▶ Try it
Reproduce the entries shown below only from the line with "#fff; stroke-width: 20" down to the line with "middle; dominant-baseline: central;", keeping both end lines and copying each one exactly.

▶ Data provided
=== Begin Enclosure ===
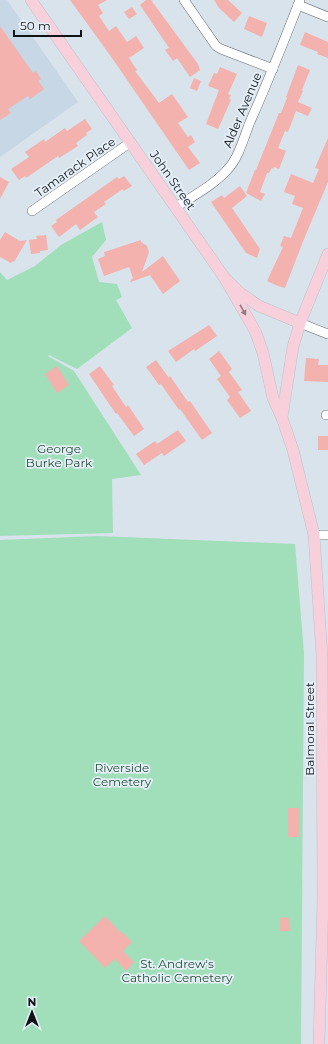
<svg xmlns="http://www.w3.org/2000/svg" width="328" height="1044" font-family="Montserrat,sans-serif">
<style>
.built{fill:#c7d7e5}
.green{fill:#a0dfb9}
.building{fill:#f3b2ae}
.lines{fill:none;stroke-linecap:round;stroke-linejoin:round}
.minor-casing{stroke:#5f686f;stroke-width:10}
.major-casing{stroke:#c1c2c3;stroke-width:12}
.minor{stroke:#fff;stroke-width:9}
.major{stroke:#f7d0db;stroke-width:11}
.oneway{fill:#907b83}
.labels{text-anchor:middle;dominant-baseline:central;stroke-width:3.5;stroke-linejoin:round;paint-order:stroke}
.street-label{font-size:12px;fill:#111417;stroke:#e6f0f9}
.park-label{font-size:12px;fill:#234e37;stroke:#e6f0f9}
</style>
<rect width="100%" height="100%" fill="#d9e3ec"/>
<polygon class="built" points="0,0 7,0 78,102 0,157"/>
<g class="green">
<polygon points="102,222 106,240 92,257 99,282 117,284 122,297 116,300 132,328 77,369 49,355 48,356 74,371 141,475 112,479 113,533 0,536 0,272 7,280 35,266 61,245"/>
<polygon points="98,536 295,544 304,653 301,1044 0,1044 0,540"/>
</g>
<g class="building">
<polygon points="70,0 107,0 98,5 103,13 99,16 109,31 116,26 127,42 136,36 144,48 129,58 137,70 135,71 159,103 172,94 188,117 178,123 188,137 191,135 195,142 188,147 200,163 189,170 112,58"/>
<polygon points="146,0 151,0 198,64 200,70 190,77 177,58 173,61 165,50 169,48 140,5"/>
<polygon points="214,0 228,0 242,13 234,22 219,8"/>
<polygon points="132,7 137,14 129,19 124,12"/>
<polygon points="249,16 267,23 262,37 244,29"/>
<polygon points="0,26 33,73 36,71 41,79 38,81 44,89 30,99 28,96 8,109 11,113 0,120"/>
<polygon points="305,32 328,42 328,58 317,54 318,52 300,45"/>
<polygon points="298,65 310,70 302,90 303,91 298,102 312,108 308,116 296,111 288,132 285,131 278,148 286,151 279,169 274,167 273,169 272,168 269,173 267,173 260,192 265,194 261,201 246,193 255,170 256,170 279,113 281,113 287,98 286,97"/>
<polygon points="220,67 237,74 228,94 231,95 229,99 231,100 218,129 206,124 219,90 208,86 214,73 217,74"/>
<polygon points="194,78 201,81 197,91 190,88"/>
<polygon points="85,119 92,129 86,133 87,135 76,143 78,146 59,158 58,156 26,178 25,176 19,180 11,169 29,157 25,152 44,139 45,142 65,128 67,131"/>
<polygon points="328,138 328,182 304,239 285,288 278,286 267,281 283,247 280,246 284,236 291,238 303,208 292,204 295,196 284,192 285,189 291,174 313,183 319,169 315,168"/>
<polygon points="124,176 132,186 124,191 123,189 104,202 106,204 94,212 98,217 80,230 76,224 59,237 51,226 57,222 56,220 117,177 119,179"/>
<polygon points="0,177 9,182 0,199"/>
<polygon points="240,186 247,196 232,208 260,249 257,258 246,253 211,202 222,195 224,198"/>
<polygon points="5,232 20,241 27,240 14,262 13,261 11,263 0,257 0,240"/>
<polygon points="46,235 48,250 40,251 40,253 31,254 29,240 37,239 36,236"/>
<polygon points="141,240 141,242 147,246 149,252 142,272 163,256 180,281 163,294 150,275 131,282 130,281 133,278 129,267 104,276 98,259 105,256 104,252"/>
<polygon points="209,325 217,336 195,351 194,349 176,362 168,351"/>
<polygon points="219,351 232,369 229,372 242,390 238,392 251,411 240,418 227,400 230,397 217,379 221,376 209,359"/>
<polygon points="306,358 319,359 318,365 328,365 328,382 304,381"/>
<polygon points="156,360 169,378 170,376 188,402 190,401 212,433 202,440 180,409 179,410 161,384 159,385 146,367"/>
<polygon points="57,366 69,385 57,393 45,374"/>
<polygon points="100,366 114,385 112,386 126,407 128,405 144,429 134,436 117,413 116,414 89,374"/>
<polygon points="178,430 186,441 164,456 162,453 144,465 136,454 155,441 157,444"/>
<rect x="318" y="436" width="10" height="14"/>
<rect x="288" y="808" width="11" height="29"/>
<polygon points="105,916 121,933 122,932 132,942 123,951 134,962 126,971 115,959 105,968 79,941"/>
<polygon points="289,917 290,931 280,931 280,918"/>
</g>
<g class="lines">
<defs>
<g id="minor">
<polyline points="184,0 216,46 221,49 273,69"/>
<polyline points="298,5 328,17"/>
<path d="M176,207C193,196 214,185 228,169C239,157 244,137 250,122C268,82 284,41 300,0"/>
<polyline points="32,211 131,142"/>
<polyline points="300,323 328,334"/>
<polyline points="326,415 328,415"/>
<polyline points="314,535 328,535"/>
</g>
<g id="major">
<polyline points="31,0 224,277 240,293 259,306 300,323"/>
<polyline points="224,277 250,322 256,333 263,353 273,398 282,418 293,450 314,535 322,656 323,899 319,1044"/>
<polyline points="282,417 293,347 300,323 328,254"/>
</g>
</defs>
<use href="#minor" class="minor-casing"/>
<use href="#major" class="major-casing"/>
<use href="#minor" class="minor"/>
<use href="#major" class="major"/>
</g>
<defs><path id="oneway-solid" d="M-6-.8H1V-3.2L6.5 0L1 3.2V.8H-6Z"/></defs>
<use class="oneway" href="#oneway-solid" transform="translate(243 310) rotate(61)"/>
<g class="labels">
<g class="street-label">
<text transform="translate(242 110) rotate(-67)">Alder Avenue</text>
<text transform="translate(75 167) rotate(-35)">Tamarack Place</text>
<text transform="translate(173 180) rotate(55)">John Street</text>
<text transform="translate(309 729) rotate(-90)">Balmoral Street</text>
</g>
<g class="park-label">
<text x="59" y="448">George<tspan x="59" dy="14">Burke Park</tspan></text>
<text x="122" y="767">Riverside<tspan x="122" dy="14">Cemetery</tspan></text>
<text x="177" y="963">St. Andrew's<tspan x="177" dy="14">Catholic Cemetery</tspan></text>
</g>
</g>
<g transform="translate(32 1012)" stroke="#e6f0f9" stroke-width="3" paint-order="stroke">
<path d="M0-3L7 15L0 10L-7 15Z" fill="#111417"/>
<text y="-6" font-size="11" font-weight="bold" text-anchor="middle" fill="#111417">N</text>
</g>
<path d="M14 30v6h67v-6" fill="none" stroke="#111417" stroke-width="2"/>
<text x="20" y="30" font-size="12" fill="#111417" stroke="#e6f0f9" stroke-width="3" paint-order="stroke">50 m</text>
</svg>
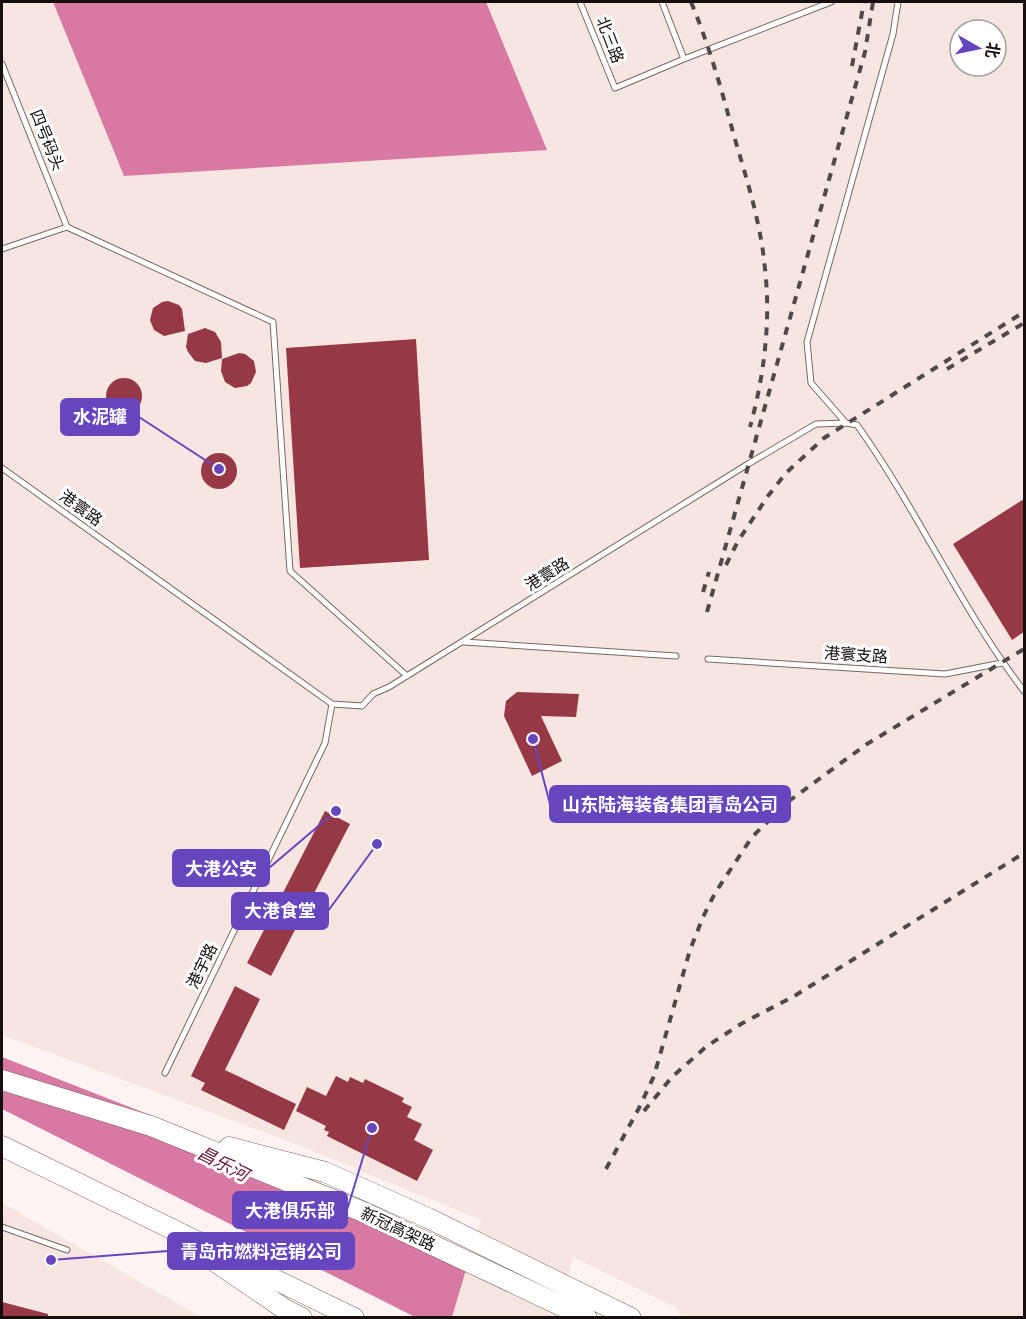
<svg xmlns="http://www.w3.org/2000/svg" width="1026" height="1319" viewBox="0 0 1026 1319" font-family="Arial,'Noto Sans SC',sans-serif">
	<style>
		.built { fill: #f6e5e0; fill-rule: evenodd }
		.water { fill: #d779a2 }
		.building { fill: #973846 }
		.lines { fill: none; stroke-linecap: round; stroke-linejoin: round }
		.lane-casing { stroke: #796661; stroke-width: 7 }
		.highway-casing { stroke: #796661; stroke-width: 21 }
		.lane { stroke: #fff; stroke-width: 5 }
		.highway { stroke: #fff; stroke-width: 20 }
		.rail { stroke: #504948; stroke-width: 4; stroke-dasharray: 8 8; stroke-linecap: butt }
		.labels { text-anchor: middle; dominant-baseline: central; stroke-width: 6; stroke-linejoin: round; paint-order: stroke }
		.street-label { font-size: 16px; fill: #160f0e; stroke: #fff }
		.water-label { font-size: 18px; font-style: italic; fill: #691441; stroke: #fff }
		.leader { fill: none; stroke: #6646bf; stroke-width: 2 }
		.callout-dot { fill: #6646bf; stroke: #fff; stroke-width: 2 }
		.callout { fill: #6646bf; stroke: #6646bf; stroke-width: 2 }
		.callout-label { font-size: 18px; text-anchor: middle; font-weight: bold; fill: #fff }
	</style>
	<rect width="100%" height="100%" fill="#fdf4f2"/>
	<path class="built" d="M2,2h51l71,174 422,-26 -60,-148h538v1315h-339l-7,-3 1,-5 -106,-52 -16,60h-105l29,-97 -188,-77 -291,-108zM960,30h36v36h-36z
		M2,1203l199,114h-199z"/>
	<path class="water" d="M53,2h433l61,148 -423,26z
		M2,1057l194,76 270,137 -14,47h-37l-413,-208z"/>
	<path class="building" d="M168,301l11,4 3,4 3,22 -21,5 -10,-6 -4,-10 3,-12 9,-6z
		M205,328l10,4 6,10 1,16 -16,5 -11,-2 -7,-9 -2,-5 2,-13z
		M416,339l13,221 -129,8 -14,-220z
		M239,353l6,1 9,7 2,11 -5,11 -4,3 -12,2 -10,-6 -4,-11 1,-12z
		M106 396a18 18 0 1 1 36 0a18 18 0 1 1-36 0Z
		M201 471a18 18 0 1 1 36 0a18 18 0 1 1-36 0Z
		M1024,499v133l-12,8 -59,-96z
		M517,692l62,2 -3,23 -35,-1 21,45 -30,15 -28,-60 2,-15z
		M325,811l25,13 -79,152 -24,-13z
		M235,986l25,13 -35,71 71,34 -12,26 -83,-40 4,-7 -14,-7z
		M336,1076l12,6 2,-5 13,6 2,-4 39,19 -2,4 10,5 -5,10 15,7 -8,16 19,10 -16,31 -90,-45 2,-4 -5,-2 2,-4 -30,-15 11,-24 19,9z
		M2,1302l46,12v3h-46z"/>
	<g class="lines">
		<defs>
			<path id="lane" d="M580,2l35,86 69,-29 147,-57
				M662,2l22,57
				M2,64l65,163
				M2,249l65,-22 206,95 17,249 117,105
				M846,423l-35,-40 -4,-41 86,-308 5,-32
				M2,468l330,236 30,2 11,-12 16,-7 359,-223 68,-40 30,-1 11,2c61,85 103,183 167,266
				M464,642l212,14
				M708,659l237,15 57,-11
				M165,1073l160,-330 7,-39
				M2,1227l65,23"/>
			<path id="highway" d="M2,1080l149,46 210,85 226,107
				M2,1146l352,172
				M229,1147l96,25 103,46 203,100
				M214,1261l72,49 16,8"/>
		</defs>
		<use href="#lane" class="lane-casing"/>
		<use href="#highway" class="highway-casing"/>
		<use href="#lane" class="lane"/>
		<use href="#highway" class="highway"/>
		<path class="rail" d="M691,2c18,43 31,89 43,134 13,44 27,88 31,133 6,52 -1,108 -15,158
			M852,66l12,-64
			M947,369l77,-46
			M726,565l12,-24 30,-45 18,-23 38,-35 200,-126
			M703,592l6,-20
			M707,612l158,-560 8,-50
			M644,1111l28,-34 35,-31 34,-22 55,-29 228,-142
			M606,1169l33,-61 15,-32 36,-126 13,-33 12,-24 37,-56 37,-36 78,-57 157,-95"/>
	</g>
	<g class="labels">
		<g class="street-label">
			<text transform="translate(610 40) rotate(69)">北三路</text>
			<text transform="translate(47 140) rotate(68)">四号码头</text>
			<text transform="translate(81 508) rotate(36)">港寰路</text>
			<text transform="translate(547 574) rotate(-32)">港寰路</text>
			<text transform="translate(856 655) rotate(4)">港寰支路</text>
			<text transform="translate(202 966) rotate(-64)">港宇路</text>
			<text transform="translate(398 1229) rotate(25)">新冠高架路</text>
		</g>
		<g class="water-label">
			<text transform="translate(223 1164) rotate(27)">昌乐河</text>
		</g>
	</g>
	<path class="leader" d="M219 469L139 417M533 739L550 804M336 811L269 868M377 844L328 911M372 1128L347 1210M51 1260L168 1251"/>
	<g class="callout-dot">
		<circle cx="219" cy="469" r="6"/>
		<circle cx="533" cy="739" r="6"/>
		<circle cx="336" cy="811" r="6"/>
		<circle cx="377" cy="844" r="6"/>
		<circle cx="372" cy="1128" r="6"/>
		<circle cx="51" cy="1260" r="6"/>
	</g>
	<g class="callout">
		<rect x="61" y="399" width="78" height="36" rx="6"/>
		<rect x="550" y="786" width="240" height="36" rx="6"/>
		<rect x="173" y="850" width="96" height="36" rx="6"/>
		<rect x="232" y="893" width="96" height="36" rx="6"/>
		<rect x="233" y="1192" width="114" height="36" rx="6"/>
		<rect x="168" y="1233" width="186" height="36" rx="6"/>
	</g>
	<g class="callout-label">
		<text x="100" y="423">水泥罐</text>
		<text x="670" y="811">山东陆海装备集团青岛公司</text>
		<text x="221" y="875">大港公安</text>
		<text x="280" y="917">大港食堂</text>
		<text x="290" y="1217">大港俱乐部</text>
		<text x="261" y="1258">青岛市燃料运销公司</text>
	</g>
	<rect width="1026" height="1319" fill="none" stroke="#160f0e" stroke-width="6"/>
	<g transform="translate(978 48) rotate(99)"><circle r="28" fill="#ffffff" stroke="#a29f9f" stroke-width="1.5"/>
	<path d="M0-4.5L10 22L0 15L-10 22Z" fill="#6646bf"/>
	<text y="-9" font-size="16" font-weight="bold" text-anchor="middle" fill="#160f0e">北</text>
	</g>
</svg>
=== End Enclosure ===
▶ Answer for this exercise
		.highway { stroke: #fff; stroke-width: 20 }
		.rail { stroke: #504948; stroke-width: 4; stroke-dasharray: 8 8; stroke-linecap: butt }
		.labels { text-anchor: middle; dominant-baseline: central; stroke-width: 6; stroke-linejoin: round; paint-order: stroke }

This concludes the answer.